(Dataset excerpts)
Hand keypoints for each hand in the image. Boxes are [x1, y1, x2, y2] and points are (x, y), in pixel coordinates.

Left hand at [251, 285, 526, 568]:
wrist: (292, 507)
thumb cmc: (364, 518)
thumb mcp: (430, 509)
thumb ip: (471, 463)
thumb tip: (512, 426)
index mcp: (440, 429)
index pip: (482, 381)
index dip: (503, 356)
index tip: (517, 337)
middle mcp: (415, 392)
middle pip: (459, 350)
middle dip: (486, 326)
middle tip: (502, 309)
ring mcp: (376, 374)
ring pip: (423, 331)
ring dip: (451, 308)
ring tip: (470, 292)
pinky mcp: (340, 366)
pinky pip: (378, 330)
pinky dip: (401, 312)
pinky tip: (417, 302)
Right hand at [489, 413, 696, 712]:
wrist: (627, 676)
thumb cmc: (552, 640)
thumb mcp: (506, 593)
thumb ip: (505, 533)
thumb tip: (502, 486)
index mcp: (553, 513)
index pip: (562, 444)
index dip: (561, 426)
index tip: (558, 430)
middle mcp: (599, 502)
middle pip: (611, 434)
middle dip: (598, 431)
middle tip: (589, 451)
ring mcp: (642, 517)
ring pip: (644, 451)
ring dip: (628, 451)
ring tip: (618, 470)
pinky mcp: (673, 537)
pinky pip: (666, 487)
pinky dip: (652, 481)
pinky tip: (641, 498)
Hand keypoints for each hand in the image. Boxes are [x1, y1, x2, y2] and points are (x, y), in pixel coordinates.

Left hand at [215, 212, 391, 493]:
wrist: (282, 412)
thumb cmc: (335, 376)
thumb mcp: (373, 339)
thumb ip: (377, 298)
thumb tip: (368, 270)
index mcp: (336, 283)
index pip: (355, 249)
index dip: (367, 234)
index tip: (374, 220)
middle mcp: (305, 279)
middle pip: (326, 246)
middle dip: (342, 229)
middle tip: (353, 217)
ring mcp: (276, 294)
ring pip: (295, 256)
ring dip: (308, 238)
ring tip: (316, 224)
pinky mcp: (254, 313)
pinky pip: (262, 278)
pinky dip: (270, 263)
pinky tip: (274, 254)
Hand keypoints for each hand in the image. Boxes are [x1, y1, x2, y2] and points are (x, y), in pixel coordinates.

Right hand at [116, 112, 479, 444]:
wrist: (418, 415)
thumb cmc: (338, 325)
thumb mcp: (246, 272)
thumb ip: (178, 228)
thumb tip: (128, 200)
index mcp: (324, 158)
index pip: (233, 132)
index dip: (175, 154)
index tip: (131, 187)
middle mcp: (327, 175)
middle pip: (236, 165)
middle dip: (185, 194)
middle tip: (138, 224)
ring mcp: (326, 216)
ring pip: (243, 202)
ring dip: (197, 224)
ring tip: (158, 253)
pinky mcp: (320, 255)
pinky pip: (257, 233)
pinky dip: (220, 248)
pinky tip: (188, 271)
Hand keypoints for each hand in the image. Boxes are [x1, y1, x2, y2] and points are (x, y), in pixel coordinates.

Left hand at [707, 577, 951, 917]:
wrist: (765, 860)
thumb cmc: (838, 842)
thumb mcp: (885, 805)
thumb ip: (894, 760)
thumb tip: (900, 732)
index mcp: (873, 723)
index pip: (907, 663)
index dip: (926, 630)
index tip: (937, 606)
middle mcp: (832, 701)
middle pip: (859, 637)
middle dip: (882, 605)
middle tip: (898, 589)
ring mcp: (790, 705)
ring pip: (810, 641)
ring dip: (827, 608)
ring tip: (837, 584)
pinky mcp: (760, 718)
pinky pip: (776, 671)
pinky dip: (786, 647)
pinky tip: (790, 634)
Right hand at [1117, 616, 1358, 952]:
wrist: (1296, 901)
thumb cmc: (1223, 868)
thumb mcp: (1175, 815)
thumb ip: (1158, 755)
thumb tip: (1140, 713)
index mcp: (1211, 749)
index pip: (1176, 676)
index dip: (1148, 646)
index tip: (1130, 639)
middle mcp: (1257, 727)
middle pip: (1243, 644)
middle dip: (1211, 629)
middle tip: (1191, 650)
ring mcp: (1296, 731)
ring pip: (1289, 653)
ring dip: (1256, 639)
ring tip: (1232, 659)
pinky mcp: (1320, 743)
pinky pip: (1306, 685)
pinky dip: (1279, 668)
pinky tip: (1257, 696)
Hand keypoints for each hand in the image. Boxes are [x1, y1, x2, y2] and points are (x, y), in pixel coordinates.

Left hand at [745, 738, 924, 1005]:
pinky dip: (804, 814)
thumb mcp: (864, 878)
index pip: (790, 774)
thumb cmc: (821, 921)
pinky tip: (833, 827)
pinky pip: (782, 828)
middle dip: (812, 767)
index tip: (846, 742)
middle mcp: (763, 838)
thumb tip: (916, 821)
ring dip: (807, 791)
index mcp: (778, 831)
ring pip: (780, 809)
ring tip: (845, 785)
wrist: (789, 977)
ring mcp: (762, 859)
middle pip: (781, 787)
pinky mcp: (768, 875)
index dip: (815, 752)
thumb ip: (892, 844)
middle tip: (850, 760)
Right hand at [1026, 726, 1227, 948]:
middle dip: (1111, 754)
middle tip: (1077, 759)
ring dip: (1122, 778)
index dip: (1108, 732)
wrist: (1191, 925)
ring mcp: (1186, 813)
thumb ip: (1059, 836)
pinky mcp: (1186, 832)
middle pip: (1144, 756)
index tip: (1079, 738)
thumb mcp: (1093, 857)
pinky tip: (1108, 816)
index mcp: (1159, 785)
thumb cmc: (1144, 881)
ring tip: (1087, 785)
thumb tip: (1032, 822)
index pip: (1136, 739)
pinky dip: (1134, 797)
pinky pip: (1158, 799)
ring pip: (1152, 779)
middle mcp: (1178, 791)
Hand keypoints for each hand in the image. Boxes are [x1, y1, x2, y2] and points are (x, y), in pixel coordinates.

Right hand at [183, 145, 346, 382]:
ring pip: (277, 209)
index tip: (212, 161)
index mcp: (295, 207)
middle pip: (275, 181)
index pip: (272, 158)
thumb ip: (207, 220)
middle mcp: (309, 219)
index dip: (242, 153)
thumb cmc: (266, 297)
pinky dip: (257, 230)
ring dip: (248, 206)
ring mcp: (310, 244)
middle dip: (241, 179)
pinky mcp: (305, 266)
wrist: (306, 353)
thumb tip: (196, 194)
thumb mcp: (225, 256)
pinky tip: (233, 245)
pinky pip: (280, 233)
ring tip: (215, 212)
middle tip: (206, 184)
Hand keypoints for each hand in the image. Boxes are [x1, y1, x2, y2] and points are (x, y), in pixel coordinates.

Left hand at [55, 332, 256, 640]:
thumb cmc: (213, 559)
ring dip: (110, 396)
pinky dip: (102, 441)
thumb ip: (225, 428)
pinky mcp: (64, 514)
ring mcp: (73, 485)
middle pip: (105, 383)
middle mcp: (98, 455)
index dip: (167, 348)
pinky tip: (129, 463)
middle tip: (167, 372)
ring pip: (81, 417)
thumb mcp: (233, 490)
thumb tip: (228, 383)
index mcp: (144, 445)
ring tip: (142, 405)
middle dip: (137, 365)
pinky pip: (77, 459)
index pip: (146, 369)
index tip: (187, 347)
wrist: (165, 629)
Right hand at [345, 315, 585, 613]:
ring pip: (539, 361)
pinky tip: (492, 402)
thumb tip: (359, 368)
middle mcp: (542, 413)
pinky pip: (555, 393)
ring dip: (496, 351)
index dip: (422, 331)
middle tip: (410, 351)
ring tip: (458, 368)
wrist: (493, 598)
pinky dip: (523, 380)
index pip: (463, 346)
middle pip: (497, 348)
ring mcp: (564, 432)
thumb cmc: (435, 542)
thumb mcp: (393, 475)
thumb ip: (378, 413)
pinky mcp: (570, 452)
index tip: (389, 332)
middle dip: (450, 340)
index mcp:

§ YOUR ASSIGNMENT:
Please copy every line of the records above in which "Right" appears.

§ RESPONSE:
Right hand at [489, 413, 696, 712]:
Right hand at [116, 112, 479, 444]:
Right hand at [1117, 616, 1358, 952]:
Right hand at [1026, 726, 1227, 948]:
Right hand at [183, 145, 346, 382]:
Right hand at [345, 315, 585, 613]:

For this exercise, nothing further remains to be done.